“My Sister” Returns to LA for a Run at the Odyssey

My Sister was a breakout hit at last summer’s Hollywood Fringe. Now it’s returned, wearing a few new scenes and lines, for a good long run at the Odyssey.

It’s still a quiet two-hander,  about twin sisters trying to make it in the cabarets of 1930s Berlin — Magda as a performer, Matilde as her writer.  It still enmeshes us at once with their fierce, sweet love and their whispered mantra, Immer zusammen (“Always together”).

Emily Hinkler, Elizabeth Hinkler

Emily Hinkler, Elizabeth Hinkler

And it still moves toward the inevitable tragedy. Magda (Emily Hinkler) scrubs hospital floors and tends mentally ill patients by day, so she can throw on a costume and rush to the club each night. Matilde (Elizabeth Hinkler) stays home, writing Madga’s saucy routines — and hiding her cerebral palsy from the world.

Soon, they catch a break: Magda earns a regular spot on the club’s bill. But just as soon, street gangs and the Reichstag fire catapult the Nazis into power. Matilde wants to redouble her barbed attacks; Magda wants to back off.  Then events at the hospital force Magda to “pay attention,” in Matilde’s words, and see what’s happening.

The Hinkler sisters seem never to be acting; they simply inhabit their roles, believing them so fully that we must also. As Magda dances on the treadmill, with only her sister and the stage for sustenance, we feel how achingly hard it is to fight for a living — without trying to sort through a blizzard of propaganda and lies. As Matilde dances with her disability, her deep heart and razor wit utterly persuade us that art and life only matter if they can be done honestly.

Ron Sossi’s co-direction has added more anger to the sisters’ clashes over everything from menstrual pads to politics, but the humor and tenderness remain. Janet Schlapkohl’s rewrite lets us see more of Magda’s cabaret routines (accompanied by Barbara Rottman), and expands key moments (the Reichstag fire, for example, has grown from a news item to an event we experience).

But the arc is unchanged. This play makes us love these two women — desperately, already knowing the outcome — hoping they can somehow outwit hatred and overwhelming force.  They cannot. And we then feel some of what was lost, some of the horror of what humans can do — have done and are still doing — to each other.

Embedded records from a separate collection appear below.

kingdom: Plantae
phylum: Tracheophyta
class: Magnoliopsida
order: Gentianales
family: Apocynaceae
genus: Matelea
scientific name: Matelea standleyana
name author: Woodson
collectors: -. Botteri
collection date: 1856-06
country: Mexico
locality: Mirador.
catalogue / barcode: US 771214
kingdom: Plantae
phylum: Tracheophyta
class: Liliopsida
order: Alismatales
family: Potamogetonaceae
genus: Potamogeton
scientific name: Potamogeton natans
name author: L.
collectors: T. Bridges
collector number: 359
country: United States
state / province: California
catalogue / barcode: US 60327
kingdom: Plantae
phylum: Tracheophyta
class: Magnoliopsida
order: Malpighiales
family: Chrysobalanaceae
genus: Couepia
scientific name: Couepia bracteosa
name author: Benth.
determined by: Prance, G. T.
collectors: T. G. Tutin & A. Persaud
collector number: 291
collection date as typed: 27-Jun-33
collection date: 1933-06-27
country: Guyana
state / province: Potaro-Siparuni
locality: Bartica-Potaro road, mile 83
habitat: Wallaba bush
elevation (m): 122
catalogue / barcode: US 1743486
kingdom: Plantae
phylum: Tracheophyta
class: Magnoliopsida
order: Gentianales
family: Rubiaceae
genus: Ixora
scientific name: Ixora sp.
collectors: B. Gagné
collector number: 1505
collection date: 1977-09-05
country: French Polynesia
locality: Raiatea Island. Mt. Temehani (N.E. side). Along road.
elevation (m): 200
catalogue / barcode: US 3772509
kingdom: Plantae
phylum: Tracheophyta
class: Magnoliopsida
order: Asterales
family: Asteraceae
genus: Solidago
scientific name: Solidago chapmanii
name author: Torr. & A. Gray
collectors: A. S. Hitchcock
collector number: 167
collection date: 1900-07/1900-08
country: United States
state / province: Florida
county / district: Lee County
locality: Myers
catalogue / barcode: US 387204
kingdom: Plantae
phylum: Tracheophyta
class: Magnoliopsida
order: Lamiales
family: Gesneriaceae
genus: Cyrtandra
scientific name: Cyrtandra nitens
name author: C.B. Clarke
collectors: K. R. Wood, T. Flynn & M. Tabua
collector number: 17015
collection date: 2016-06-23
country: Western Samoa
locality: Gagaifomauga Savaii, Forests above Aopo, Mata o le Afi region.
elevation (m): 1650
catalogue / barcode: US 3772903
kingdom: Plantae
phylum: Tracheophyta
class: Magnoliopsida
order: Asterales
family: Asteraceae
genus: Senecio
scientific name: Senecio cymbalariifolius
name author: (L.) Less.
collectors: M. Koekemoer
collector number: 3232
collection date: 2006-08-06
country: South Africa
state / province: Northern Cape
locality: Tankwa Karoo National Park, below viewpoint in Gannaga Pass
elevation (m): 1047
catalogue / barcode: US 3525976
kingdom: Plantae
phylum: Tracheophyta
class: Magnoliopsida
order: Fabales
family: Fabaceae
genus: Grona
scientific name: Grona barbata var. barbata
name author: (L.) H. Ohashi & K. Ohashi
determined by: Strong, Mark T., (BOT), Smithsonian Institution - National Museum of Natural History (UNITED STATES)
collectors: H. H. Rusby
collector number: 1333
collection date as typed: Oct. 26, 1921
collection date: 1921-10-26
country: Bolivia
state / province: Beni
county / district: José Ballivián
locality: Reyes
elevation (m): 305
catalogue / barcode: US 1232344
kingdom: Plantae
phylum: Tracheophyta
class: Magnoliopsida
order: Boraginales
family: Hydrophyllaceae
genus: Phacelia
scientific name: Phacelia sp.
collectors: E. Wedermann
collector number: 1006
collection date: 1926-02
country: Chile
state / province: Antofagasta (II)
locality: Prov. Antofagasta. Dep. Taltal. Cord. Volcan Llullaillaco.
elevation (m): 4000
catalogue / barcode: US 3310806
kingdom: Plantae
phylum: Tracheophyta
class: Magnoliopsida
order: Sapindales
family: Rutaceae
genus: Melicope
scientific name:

You really can’t ask anything more of theatre. This important and powerful work, excellently staged and flawlessly performed, is a gift — albeit a difficult, even painful one. Open it and see.
My Sister, by Janet Schlapkohl, co-directed by Ron Sossi and Paul David Story.
Presented by the Odyssey Theatre Ensemble, at the Odyssey Theatre, 2055 S. Sepulveda Blvd., LA 90025.

Wednesday Feb. 3 and Feb 24 at 8:00;
Thursday Feb. 11 and Feb. 18 at 8:00;
Fridays and Saturdays at 8:00, Sundays at 2:00, through March 6.